## [TASK]
In the records below, find the line that contains "44 120 27.47" and the line that contains "284 234 3.80", then retype exactly those two lines and every line between them.

*** DATA SUPPLIED

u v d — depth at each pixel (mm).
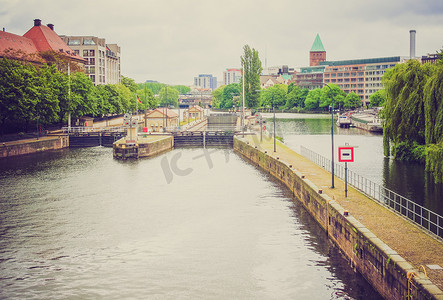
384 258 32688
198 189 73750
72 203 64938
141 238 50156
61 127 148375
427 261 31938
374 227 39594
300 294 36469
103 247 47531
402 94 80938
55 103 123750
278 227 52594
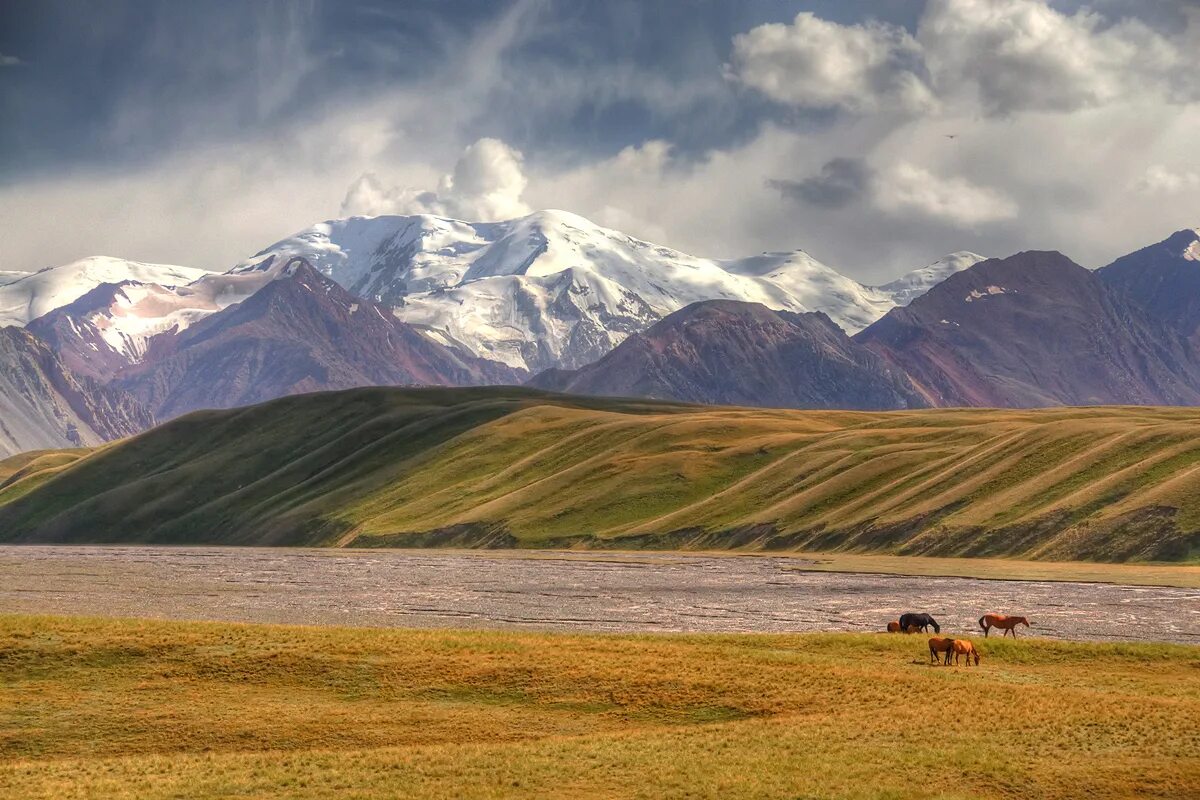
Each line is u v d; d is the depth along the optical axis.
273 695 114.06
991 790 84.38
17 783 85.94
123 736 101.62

******
*** DATA SUPPLIED

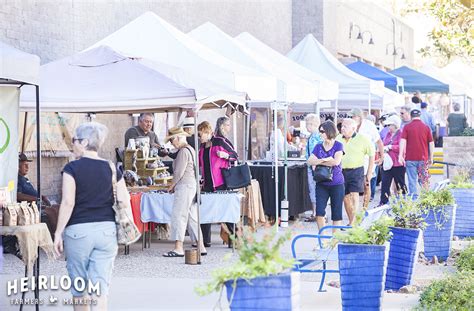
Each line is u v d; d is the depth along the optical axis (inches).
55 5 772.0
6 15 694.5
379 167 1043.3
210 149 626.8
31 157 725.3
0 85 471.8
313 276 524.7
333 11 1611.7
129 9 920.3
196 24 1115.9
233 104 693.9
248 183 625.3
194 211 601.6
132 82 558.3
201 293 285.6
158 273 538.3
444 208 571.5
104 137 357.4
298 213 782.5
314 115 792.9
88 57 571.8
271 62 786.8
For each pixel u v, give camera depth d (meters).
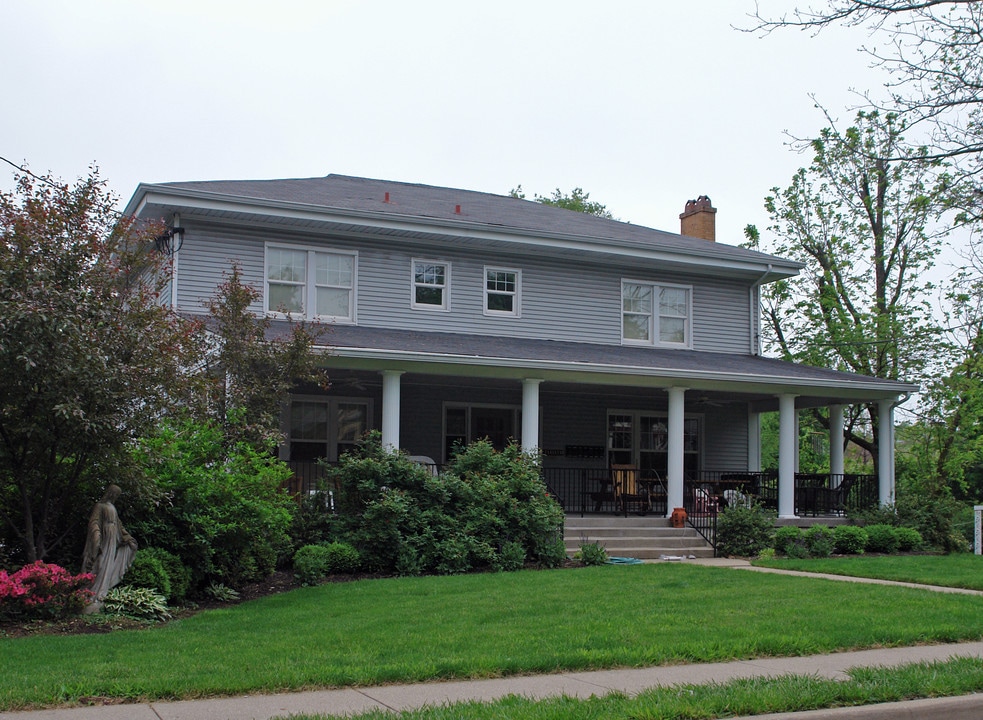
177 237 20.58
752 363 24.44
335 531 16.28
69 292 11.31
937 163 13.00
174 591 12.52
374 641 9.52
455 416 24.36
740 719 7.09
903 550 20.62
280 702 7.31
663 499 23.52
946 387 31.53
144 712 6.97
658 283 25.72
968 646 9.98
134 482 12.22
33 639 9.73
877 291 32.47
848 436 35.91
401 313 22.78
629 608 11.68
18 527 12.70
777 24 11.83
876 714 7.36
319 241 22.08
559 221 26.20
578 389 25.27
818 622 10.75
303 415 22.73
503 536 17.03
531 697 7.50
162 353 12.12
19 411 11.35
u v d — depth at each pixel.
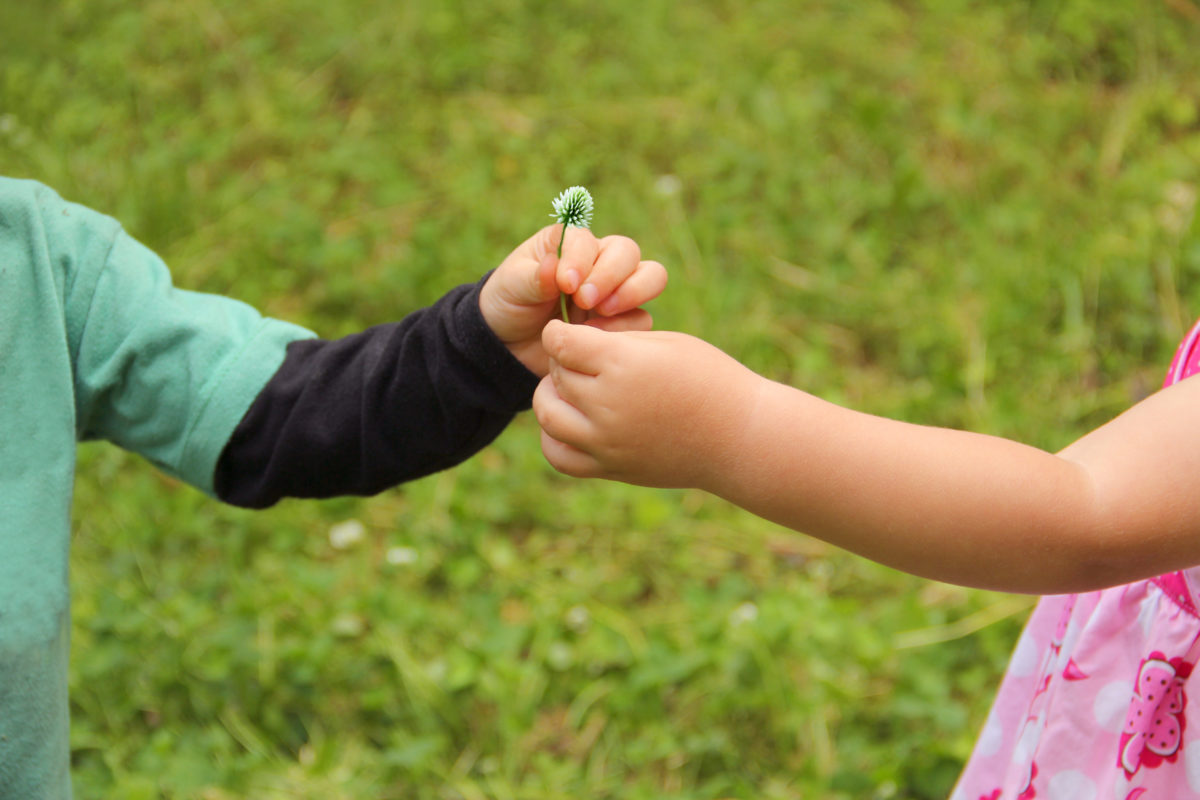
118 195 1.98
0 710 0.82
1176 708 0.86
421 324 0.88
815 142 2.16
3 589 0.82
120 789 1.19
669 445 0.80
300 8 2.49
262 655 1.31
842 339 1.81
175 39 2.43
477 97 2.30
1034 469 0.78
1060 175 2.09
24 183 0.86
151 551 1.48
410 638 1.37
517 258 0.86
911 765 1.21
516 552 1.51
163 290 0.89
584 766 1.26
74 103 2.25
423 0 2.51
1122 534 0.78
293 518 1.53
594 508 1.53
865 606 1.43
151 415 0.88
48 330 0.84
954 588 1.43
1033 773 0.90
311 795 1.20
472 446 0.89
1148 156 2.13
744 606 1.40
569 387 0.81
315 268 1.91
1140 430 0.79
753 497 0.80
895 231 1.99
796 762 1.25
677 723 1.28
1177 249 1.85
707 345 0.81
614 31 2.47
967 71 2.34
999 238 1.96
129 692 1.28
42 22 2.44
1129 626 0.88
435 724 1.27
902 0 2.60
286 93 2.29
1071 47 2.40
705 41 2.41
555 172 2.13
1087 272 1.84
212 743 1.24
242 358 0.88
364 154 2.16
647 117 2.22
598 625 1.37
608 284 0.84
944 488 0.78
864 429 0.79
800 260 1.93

******
*** DATA SUPPLIED

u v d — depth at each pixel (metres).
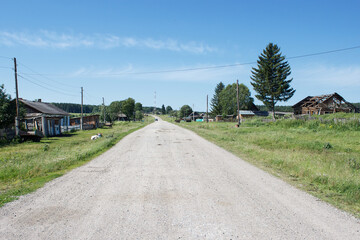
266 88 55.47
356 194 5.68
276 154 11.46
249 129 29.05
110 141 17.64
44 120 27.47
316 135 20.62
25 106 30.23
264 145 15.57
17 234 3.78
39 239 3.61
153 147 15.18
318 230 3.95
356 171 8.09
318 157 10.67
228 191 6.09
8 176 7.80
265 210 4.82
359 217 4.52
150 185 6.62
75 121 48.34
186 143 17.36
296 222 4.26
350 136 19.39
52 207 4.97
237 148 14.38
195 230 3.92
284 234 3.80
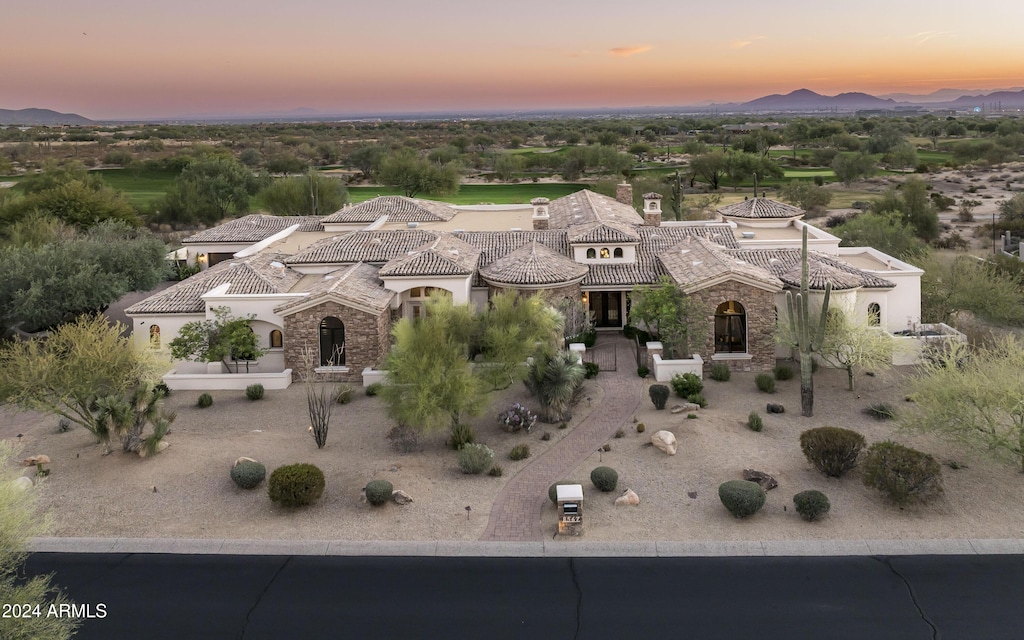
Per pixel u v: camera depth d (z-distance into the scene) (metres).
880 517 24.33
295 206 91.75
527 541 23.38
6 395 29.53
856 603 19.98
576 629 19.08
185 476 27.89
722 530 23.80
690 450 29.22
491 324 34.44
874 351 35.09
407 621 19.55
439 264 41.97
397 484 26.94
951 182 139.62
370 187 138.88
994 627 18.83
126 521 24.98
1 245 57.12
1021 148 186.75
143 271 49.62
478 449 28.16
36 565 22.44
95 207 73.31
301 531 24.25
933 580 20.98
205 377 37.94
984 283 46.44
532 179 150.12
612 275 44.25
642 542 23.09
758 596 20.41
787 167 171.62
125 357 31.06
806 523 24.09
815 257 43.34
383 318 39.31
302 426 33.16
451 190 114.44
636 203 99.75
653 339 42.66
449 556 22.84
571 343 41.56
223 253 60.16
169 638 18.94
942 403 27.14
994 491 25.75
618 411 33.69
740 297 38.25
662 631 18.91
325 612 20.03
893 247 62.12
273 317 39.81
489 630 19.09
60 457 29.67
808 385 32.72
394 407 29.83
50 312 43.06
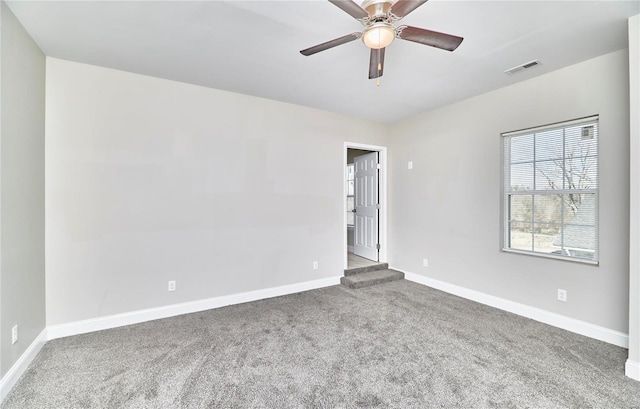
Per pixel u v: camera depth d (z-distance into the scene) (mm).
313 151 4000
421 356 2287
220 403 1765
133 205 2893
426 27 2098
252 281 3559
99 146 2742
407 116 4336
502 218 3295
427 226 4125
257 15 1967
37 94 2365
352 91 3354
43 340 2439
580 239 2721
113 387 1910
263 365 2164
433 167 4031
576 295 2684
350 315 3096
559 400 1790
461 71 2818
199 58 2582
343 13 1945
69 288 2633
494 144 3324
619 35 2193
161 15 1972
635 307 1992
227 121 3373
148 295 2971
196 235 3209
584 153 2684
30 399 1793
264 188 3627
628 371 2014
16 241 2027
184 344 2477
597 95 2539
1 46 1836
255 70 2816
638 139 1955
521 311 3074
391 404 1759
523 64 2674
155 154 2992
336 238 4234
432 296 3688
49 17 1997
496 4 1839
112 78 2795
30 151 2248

******

## [EXERCISE RESULT]
44 120 27.47
316 135 20.62
25 106 30.23
264 145 15.57
17 234 3.78
39 239 3.61
153 147 15.18
318 230 3.95
356 171 8.09
318 157 10.67
228 191 6.09
8 176 7.80
265 210 4.82
359 217 4.52
150 185 6.62
75 121 48.34
186 143 17.36
296 222 4.26
350 136 19.39
52 207 4.97
237 148 14.38
195 230 3.92
284 234 3.80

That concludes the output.